If you say you understand God, it’s not God you understand. You’ve probably heard or read something like this in dozens of books, sermons and lectures over the last 1700 years or so (but with a renewed vigor in the last 20). Usually, it’s used as an argument against certainty, especially about our knowledge of God.
To say we know anything about God is presumptuous some suggest. Wouldn’t it be better to admit just how little we know? Turning to Augustine, some even seek an ally, for, as he wrote:
We are speaking of God. Is it any wonder if you do not comprehend? For if you comprehend, it is not God you comprehend. Let it be a pious confession of ignorance rather than a rash profession of knowledge. To attain some slight knowledge of God is a great blessing; to comprehend him, however, is totally impossible.[1. Augustine, Lectures on the Gospel of John, as quoted in Reformed Dogmatics, vol 2, 48]
But is Augustine truly an ally—is he the undoer of their arguments? For to be sure, one who would argue that we can exhaustively know God’s thoughts and intentions, his character and his being… those who suggest such things are speaking too quickly (and foolishly).
But a lack of comprehension—our inability to fully and exhaustively know God—does not mean we cannot know something. Remember that, even as Augustine said it is impossible to comprehend him, “to attain some slight knowledge of God is a great blessing.” Which means: there is something of God that is knowable.

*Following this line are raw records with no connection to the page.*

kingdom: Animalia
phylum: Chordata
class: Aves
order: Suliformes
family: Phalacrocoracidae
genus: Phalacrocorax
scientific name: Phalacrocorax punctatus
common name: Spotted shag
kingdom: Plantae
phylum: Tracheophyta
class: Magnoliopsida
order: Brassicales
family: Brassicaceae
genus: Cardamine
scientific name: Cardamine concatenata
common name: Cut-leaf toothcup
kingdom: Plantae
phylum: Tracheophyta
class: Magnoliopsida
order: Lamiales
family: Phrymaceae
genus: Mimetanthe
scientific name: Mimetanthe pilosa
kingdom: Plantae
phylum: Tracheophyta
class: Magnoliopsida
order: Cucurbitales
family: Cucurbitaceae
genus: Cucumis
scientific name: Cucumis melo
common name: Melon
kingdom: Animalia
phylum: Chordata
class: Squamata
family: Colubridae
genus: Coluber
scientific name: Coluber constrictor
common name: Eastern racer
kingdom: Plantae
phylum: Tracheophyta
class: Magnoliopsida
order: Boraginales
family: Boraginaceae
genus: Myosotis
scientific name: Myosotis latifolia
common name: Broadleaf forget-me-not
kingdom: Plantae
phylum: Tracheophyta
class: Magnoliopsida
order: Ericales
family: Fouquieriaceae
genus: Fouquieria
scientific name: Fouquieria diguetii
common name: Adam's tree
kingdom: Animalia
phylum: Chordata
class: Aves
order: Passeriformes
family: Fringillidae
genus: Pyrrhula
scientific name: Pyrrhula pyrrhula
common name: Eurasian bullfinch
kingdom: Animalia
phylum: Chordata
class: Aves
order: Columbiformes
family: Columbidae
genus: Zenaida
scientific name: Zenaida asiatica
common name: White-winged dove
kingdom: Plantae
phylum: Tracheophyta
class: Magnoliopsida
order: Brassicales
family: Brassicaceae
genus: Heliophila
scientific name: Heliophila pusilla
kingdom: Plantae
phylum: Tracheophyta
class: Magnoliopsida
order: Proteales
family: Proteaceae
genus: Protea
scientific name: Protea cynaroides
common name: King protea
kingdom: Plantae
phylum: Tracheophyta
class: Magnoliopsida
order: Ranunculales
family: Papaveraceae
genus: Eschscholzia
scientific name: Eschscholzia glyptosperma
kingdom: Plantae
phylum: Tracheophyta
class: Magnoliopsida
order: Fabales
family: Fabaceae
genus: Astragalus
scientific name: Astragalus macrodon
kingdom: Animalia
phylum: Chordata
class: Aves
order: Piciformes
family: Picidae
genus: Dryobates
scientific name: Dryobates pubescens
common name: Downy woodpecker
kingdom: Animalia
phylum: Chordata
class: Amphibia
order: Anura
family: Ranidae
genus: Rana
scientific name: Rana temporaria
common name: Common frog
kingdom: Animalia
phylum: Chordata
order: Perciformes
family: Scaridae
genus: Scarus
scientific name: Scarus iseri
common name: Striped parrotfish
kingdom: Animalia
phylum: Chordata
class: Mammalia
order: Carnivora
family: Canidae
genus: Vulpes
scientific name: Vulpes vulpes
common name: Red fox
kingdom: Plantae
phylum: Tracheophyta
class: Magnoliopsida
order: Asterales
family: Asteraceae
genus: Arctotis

What Augustine reminds us of is our ability to apprehend God. To grasp something of him. And certainly, this is no arrogant thing to say, for God desires for us to know him. Were that not the case, he would not have revealed himself to us, in creation, in his written Word, and most fully in the person of Jesus Christ.
In creation, we see God’s creativity, his love of beauty, his precision and attention to detail, among other things. In the Bible, we are given his character and declared will, his plans and purposes for this world and its inhabitants. And in Jesus, we see all of what has been known of God in the abstract—his justice and mercy, compassion and commandments—most fully and tangibly expressed. Do we understand it all fully? Of course not. It is far too much for us. But to grasp something of God—to begin to understand what he reveals to us—is a great blessing indeed.